### Work to be completed
Print the lines of the material below exactly, starting at the line that contains "pose: elev=12.2 azim=228.4" and ending at the end of the material, with both ends included. Leave the pictures out of your answer.

Recorded data:
════════

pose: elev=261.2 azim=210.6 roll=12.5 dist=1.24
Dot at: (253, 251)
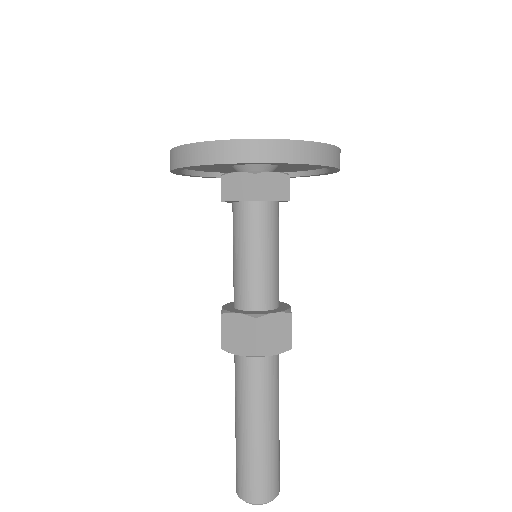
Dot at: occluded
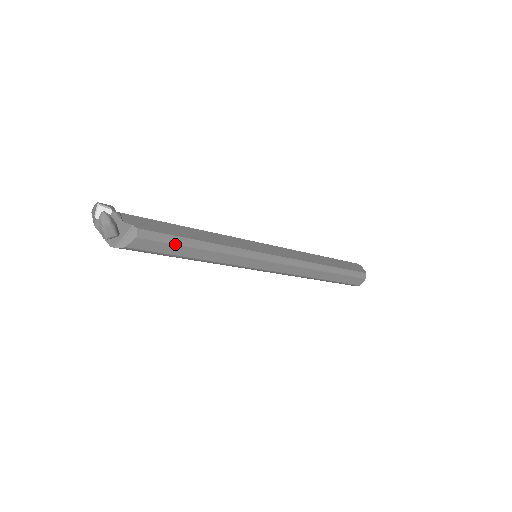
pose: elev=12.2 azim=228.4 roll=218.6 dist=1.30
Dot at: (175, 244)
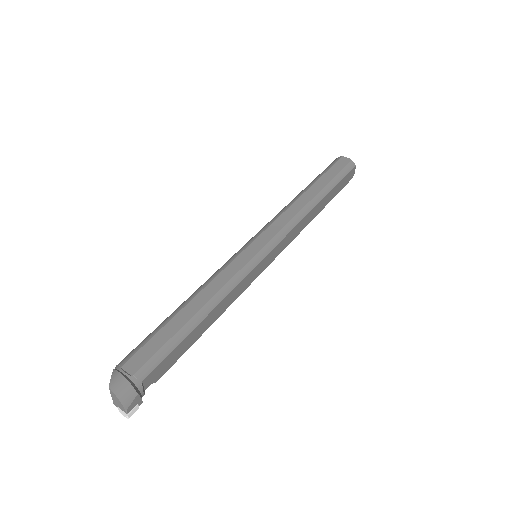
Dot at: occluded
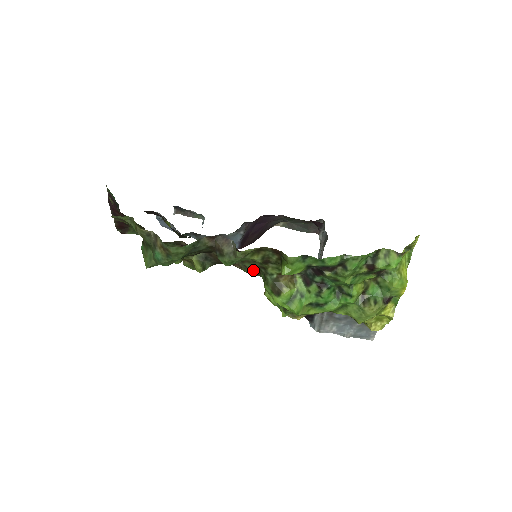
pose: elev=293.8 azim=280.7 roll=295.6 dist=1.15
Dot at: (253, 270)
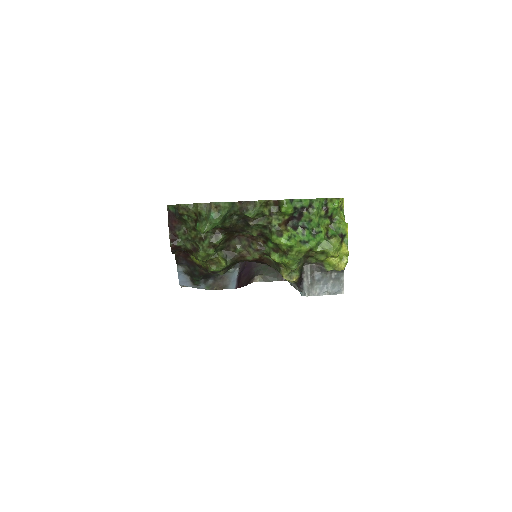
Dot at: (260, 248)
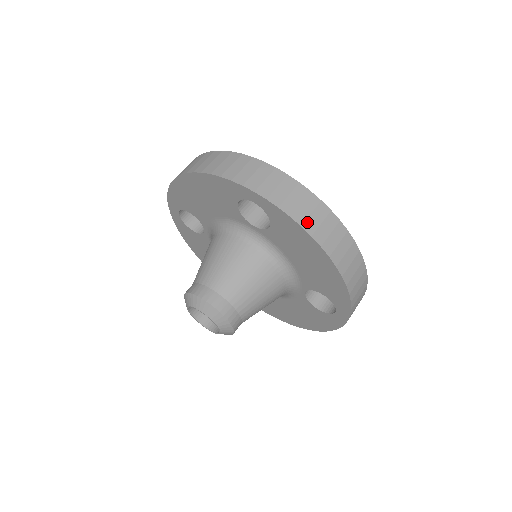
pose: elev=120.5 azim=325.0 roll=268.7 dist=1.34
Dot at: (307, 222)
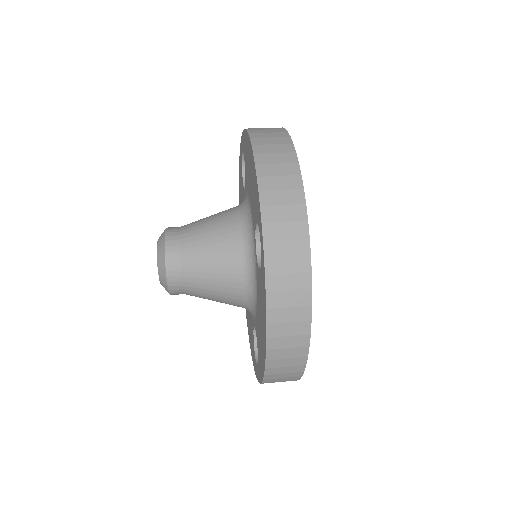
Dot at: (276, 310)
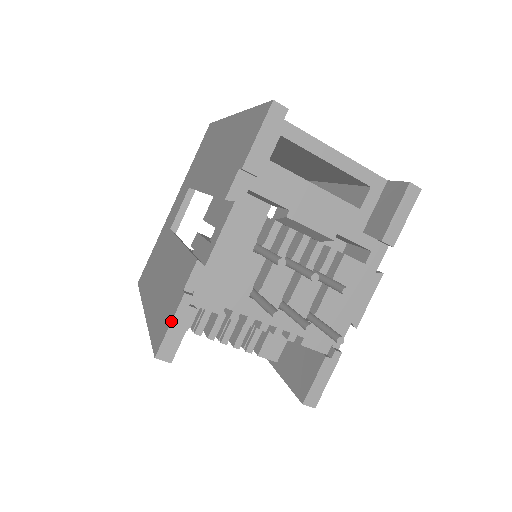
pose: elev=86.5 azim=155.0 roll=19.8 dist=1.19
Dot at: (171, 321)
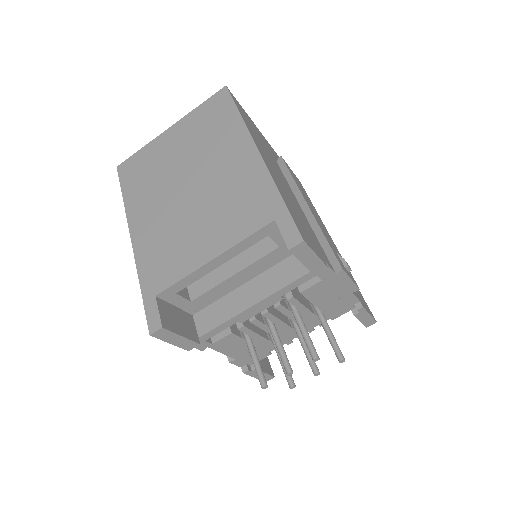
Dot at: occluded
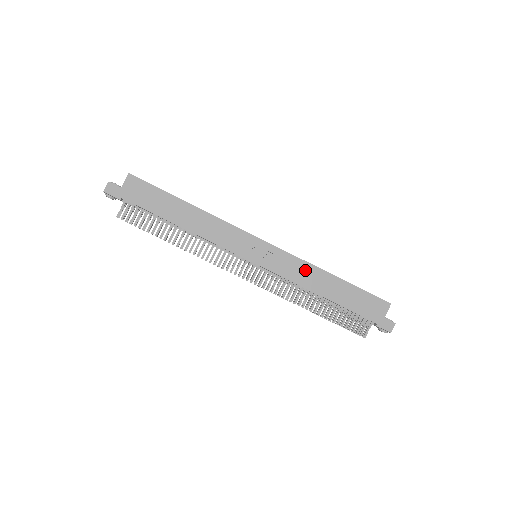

════════

### Result of the task
pose: elev=12.2 azim=228.4 roll=218.6 dist=1.30
Dot at: (175, 244)
Dot at: occluded
pose: elev=293.8 azim=280.7 roll=295.6 dist=1.15
Dot at: (253, 270)
Dot at: (260, 248)
pose: elev=120.5 azim=325.0 roll=268.7 dist=1.34
Dot at: (307, 222)
Dot at: (276, 310)
pose: elev=86.5 azim=155.0 roll=19.8 dist=1.19
Dot at: (171, 321)
Dot at: occluded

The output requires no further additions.